▸ **Collected data entries**:
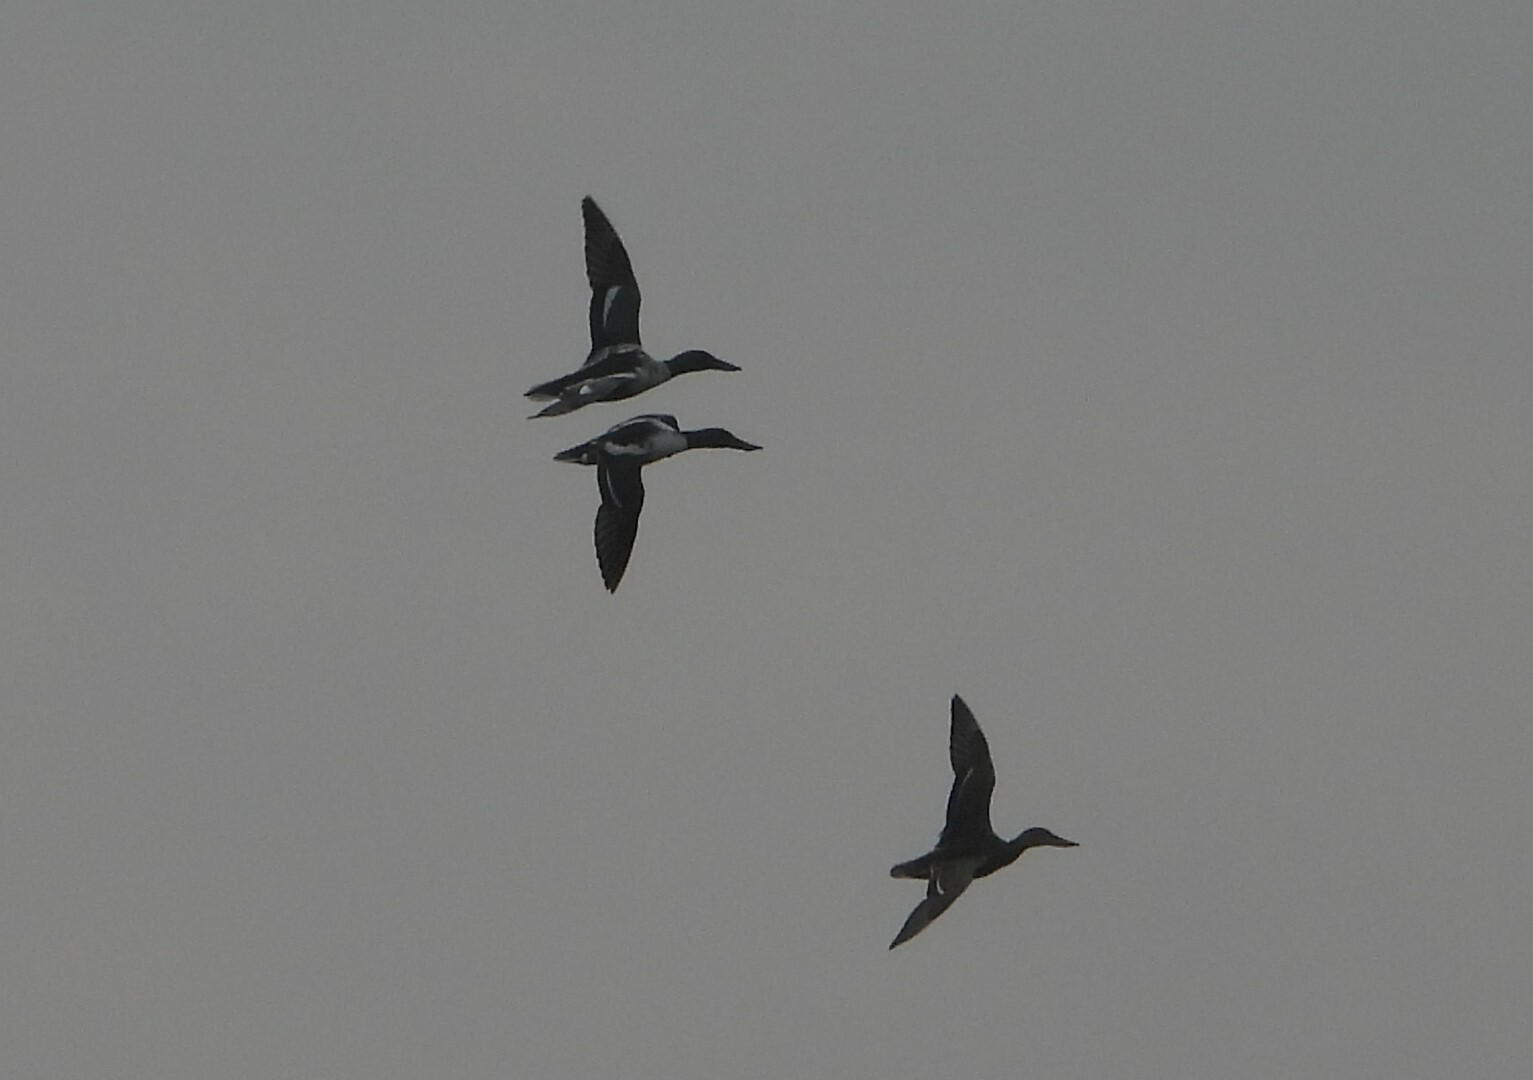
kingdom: Animalia
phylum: Chordata
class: Aves
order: Anseriformes
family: Anatidae
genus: Spatula
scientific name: Spatula clypeata
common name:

▸ **GOAL**: Reproduce every line of the data above verbatim, omitting the pictures.

▸ **EXERCISE OUTPUT**:
kingdom: Animalia
phylum: Chordata
class: Aves
order: Anseriformes
family: Anatidae
genus: Spatula
scientific name: Spatula clypeata
common name:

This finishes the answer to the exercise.